We can use computational modeling techniques to aggregate individual behavior into collective patterns. A simple version of this is Thomas Schelling's segregation model (Micromotives and Macrobehavior).
Most commonly these tools have been used to model the results of rational choices by the actors involved, often using the tools of game theory. But the approach is more general; any common behavioral feature at the individual level can be aggregated through similar modeling techniques as well if we can specify our assumptions about conditionality plausibly.
Here is a hypothetical example illustrating the feasibility of modeling non-rational social dynamics. Suppose individuals have a social behavior disposition that is variable depending on the behaviors of other individuals in their acquaintance spaces. Examples might include: cooperative behavior, racist behavior and intolerance, abuse against women, or philanthropy. Assume individuals exist in an extended social graph of "acquaintance", so each has a specific list of immediate acquaintances (for example along the lines of the Framingham Heart Study graph below). And assume a contagion rate: the probability of switching when one acquaintance switches is p, the probability of switching when two acquaintances switch is p', and so forth.
Now we are in a position to do some interesting modeling based on recursive calculation of each individual's state based on the states of individuals within his/her acquaintance space. (This is analogous to Schelling's segregation model.) Calculate each individual's state based on the states of his/her acquaintances in the previous iteration. And run this recalculation through the whole population as many iterations as you like. The series of full iterations will represent moments in time as this dynamic system moves to a new equilibrium. Each represents a frame in an animation of the spread of intolerance through the population. (It should be possible to embody this simulation in a spreadsheet. Models like these are sometimes referred to as cellular automata.)
Now we can do a number of interesting things. We can observe the spread of racist attitudes and behavior. We can introduce disturbances in various parts of the graph and observe the transmission process. We may be able to document path dependency: perhaps it matters where the disturbance occurs.
After performing a large number of iterations, four large possibilities exist: everyone intolerant, everyone tolerant, stable neighborhoods within the graph of tolerance and intolerance, and no equilibrium at all.
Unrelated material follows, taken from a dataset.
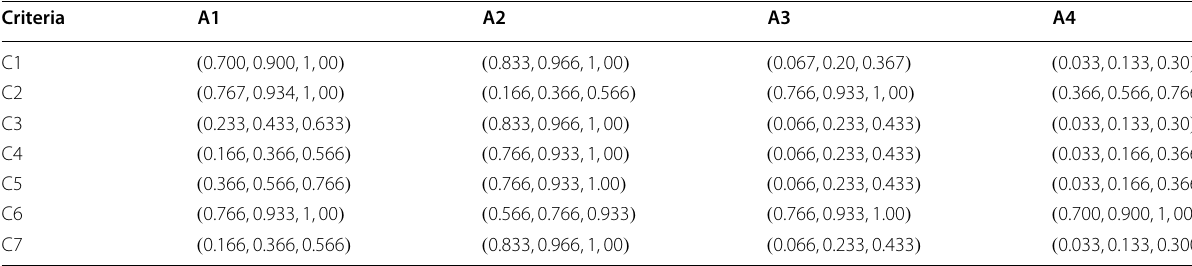
Table 10 Normalized fuzzy decision matrix Criteria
(Actually, based on the assumptions outlined so far, it is inevitable that the graph will eventually go 100% "infected" with intolerance, since there is no recovery mechanism at the individual level. So we would probably want to incorporate some influence that turns individuals from intolerant to tolerant once in a while. We could also introduce more complexity into the model by postulating multiple states for the actor -- perhaps high, moderate, low intolerance. Individuals moving up or down the scale could infect their neighbors in the same direction. And we might attribute different infection rates to different individuals, to see how this affects the outcome.)
This example also creates the possibility of strategic intervention by outsiders: knowing how these dynamics work affords both the state and activist organizations to undertake actions designed to alter the outcome by strategically "seeding" the graph with intolerant individuals. Racist anti-immigrant organizations in western Europe appear to be doing exactly this at present.
If actors are wired this way (i.e. their social dispositions are a function of those of the individuals in their acquaintance space), then racism, philanthropy, and violence against women will behave like a communicable disease and the tools of social epidemiology will be applicable. And the consequences are great: some societies will have a stable anti-racist population and others the opposite, depending on contingent events, the nature of the network, and deliberate actions and policies.
This example is framed in terms of behavioral dispositions of social psychology. But it is equally pertinent to any individual characteristic that is variable in response to social contacts: slang, manners, social perception, ... Any psychological, cognitive, or emotional state with behavioral consequences that is responsive to context in this way is amenable to the same kind of modeling.
This is an example of social aggregation dynamics that is not grounded in strategic rationality but rather in features of conditionalized social psychology. The example is fully compatible with the requirement that macro-outcomes need to be explained on the basis of mechanisms with microfoundations. And it does not depend on the assumptions of rational actor theory or game theory.